Il male irrompe nella vita delle persone ma non è l’orco delle fiabe, bensì un essere umano in carne e ossa che agisce indisturbato creando trame letali. In Rose di Capodanno (Vallecchi Firenze) Caterina Falconi intesse una trama dai potenti risvolti psicologici, avvalendosi di un linguaggio forbito e accurato. Ecco la recensione.
La trama di Rose di Capodanno
Centogatti è una frazione di Teramo, un paesino che reca ancora le ferite del terremoto del 2009. Mentre tutti si preparano a festeggiare l’ultima notte dell’anno, accade un evento inatteso: un omicidio commesso all’interno della Casa del Sorriso, un istituto di riabilitazione, in particolare psichiatrico, fondato dalle Suore Gertrudine.
La vittima è un’operatrice sanitaria, Claudia Paladini, donna dalle umili origini segnata dalla morte per leucemia del figlio, avvenuta alcuni anni prima.
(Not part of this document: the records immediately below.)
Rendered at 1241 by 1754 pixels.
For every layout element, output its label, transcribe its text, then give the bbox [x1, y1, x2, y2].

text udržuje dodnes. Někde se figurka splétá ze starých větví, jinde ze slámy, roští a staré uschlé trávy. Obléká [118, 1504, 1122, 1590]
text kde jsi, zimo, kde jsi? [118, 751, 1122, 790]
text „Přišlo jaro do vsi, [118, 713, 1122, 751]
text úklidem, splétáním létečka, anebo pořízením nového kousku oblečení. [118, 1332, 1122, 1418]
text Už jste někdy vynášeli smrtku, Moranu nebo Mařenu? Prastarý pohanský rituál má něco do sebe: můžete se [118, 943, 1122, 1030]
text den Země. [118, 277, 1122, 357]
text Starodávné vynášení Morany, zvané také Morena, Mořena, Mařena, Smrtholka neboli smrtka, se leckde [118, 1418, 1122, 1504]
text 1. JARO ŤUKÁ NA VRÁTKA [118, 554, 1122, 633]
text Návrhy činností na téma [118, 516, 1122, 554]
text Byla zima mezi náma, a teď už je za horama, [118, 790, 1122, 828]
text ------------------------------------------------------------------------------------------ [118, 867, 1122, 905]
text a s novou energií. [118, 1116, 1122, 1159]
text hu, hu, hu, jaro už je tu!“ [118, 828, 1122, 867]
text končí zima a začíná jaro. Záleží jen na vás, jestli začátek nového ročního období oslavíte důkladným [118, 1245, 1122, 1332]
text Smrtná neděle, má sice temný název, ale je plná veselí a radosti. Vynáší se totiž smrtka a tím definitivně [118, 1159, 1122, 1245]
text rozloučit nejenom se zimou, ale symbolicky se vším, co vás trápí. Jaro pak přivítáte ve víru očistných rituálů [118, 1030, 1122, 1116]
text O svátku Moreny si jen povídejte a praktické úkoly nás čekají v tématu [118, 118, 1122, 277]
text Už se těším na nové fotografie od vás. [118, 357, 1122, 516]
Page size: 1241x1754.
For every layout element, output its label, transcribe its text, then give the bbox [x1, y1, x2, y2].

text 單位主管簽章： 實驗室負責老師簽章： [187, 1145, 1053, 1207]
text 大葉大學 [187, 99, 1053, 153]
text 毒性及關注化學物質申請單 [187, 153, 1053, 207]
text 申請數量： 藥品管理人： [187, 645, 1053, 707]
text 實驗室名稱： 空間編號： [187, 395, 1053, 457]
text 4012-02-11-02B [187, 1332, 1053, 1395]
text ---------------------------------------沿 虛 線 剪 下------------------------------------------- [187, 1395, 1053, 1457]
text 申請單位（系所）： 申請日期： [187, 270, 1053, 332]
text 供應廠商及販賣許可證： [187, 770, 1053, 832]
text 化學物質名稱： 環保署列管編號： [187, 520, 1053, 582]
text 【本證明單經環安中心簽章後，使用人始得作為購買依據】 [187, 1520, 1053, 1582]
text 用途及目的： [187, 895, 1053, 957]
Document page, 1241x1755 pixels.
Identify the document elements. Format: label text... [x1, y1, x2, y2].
L’ispettore Vera Ferri viene chiamata a condurre le indagini. Le circostanze scabrose del ritrovamento del cadavere le fanno percorrere una pista che incrocerà diverse situazioni e personaggi. Dal magistrato Manuela Travaglini, con cui ha già instaurato un’inedita complicità femminile, alle suore che saranno coinvolte nelle indagini, arrivando allo psichiatra forense Massimo Dejana e al commissario Mariano Farandola. Quest’ultimo resta in apparenza ai margini, ma avrà un ruolo importante nella vicenda.
Le indagini e lo scavo psicologico
Rose di Capodanno ha una trama solida e lineare che viene movimentata dallo scavo nella psicologia dei personaggi. Le indagini avanzano in rapporto alle evoluzioni degli stessi, al confronto con i demoni interiori, alle cicatrici del passato che dolgono ancora. Le storie individuali prendono il sopravvento, dettando il ritmo alla storia che si dipana su una linea cronologica scandita con precisione.
La penna dell’autrice non edulcora, anzi, affonda nelle piaghe, portando alla luce le fratture, le contraddizioni e i travagli individuali. Il romanzo è attraversato da tensioni oscure, da una sensualità borderline, da giochi di potere che si nascondono dietro le facili apparenze.
I movimenti si associano a quelli tellurici, dunque al terremoto che, a distanza di anni, ha lasciato le sue tracce. La polvere è un elemento che ricorre, nelle atmosfere, sui mobili, come qualcosa che copre altro, insieme alla luce affievolita dell’inverno abruzzese. C’è una forte analogia con gli elementi ambientali, la forza delle radici che emerge, inevitabilmente.
L’amore e il narcisismo in Rose di Capodanno
Negli ultimi anni il tema del narcisismo è esploso in maniera esponenziale. Sui social se ne parla in maniera diffusa, soprattutto in riferimento alle relazioni sentimentali. In particolare si mette in evidenza il carattere manipolatorio del narcisista.
Questa figura attraversa la vita di una persona cercando di marcarne il territorio al punto da trasformarla in una gabbia. Nel romanzo di Caterina Falconi il narcisismo diventa un tema cruciale, ponendosi come antitesi all’amore, il sentimento che, in questo caso, non sembra muovere il mondo.
L’amore sembra ormai rispecchiare la società odierna, sempre di corsa, in cerca di rapide soddisfazioni da parte di ego frammentati e solitari o di figure femminili fragili, come appunto è Claudia Paladini (e non solo lei). Non è un caso se Cristopher Larsch l’ha battezzata “società del narcisismo”. E in un attimo si sfocia nel patologico.
Lo stile di Caterina Falconi: forbito, profondo, d’atmosfera
Caterina Falconi non si limita a tracciare i contorni degli eventi. La sua penna affonda e s’immerge nel torbido della materia umana. Restituisce le descrizioni dell’Abruzzo che sembra diventare un personaggio tra i personaggi.
La prosaicità del quotidiano incontra la letteratura e la poesia, influenzando una trama linguisticamente densa e precisa. I termini forbiti si alternano a quelli volgari o popolari, in accostamenti che sono il frutto di scelte ponderate.
Il risultato? Una scrittura piena, personale, a tratti arzigogolata ma mai votata alla ricerca dell’effetto fine a se stesso. In questa scrittura c’è la personalità dell’autrice, la volontà di scrivere un romanzo che va oltre il genere, pur rispettandone i canoni. E nella metanarrativa si esprime la volontà di far diventare l’atto del narrare protagonista alla pari, voce dell’autrice che lascia un segno. Perché Rose di Capodanno è un romanzo che lascia il segno.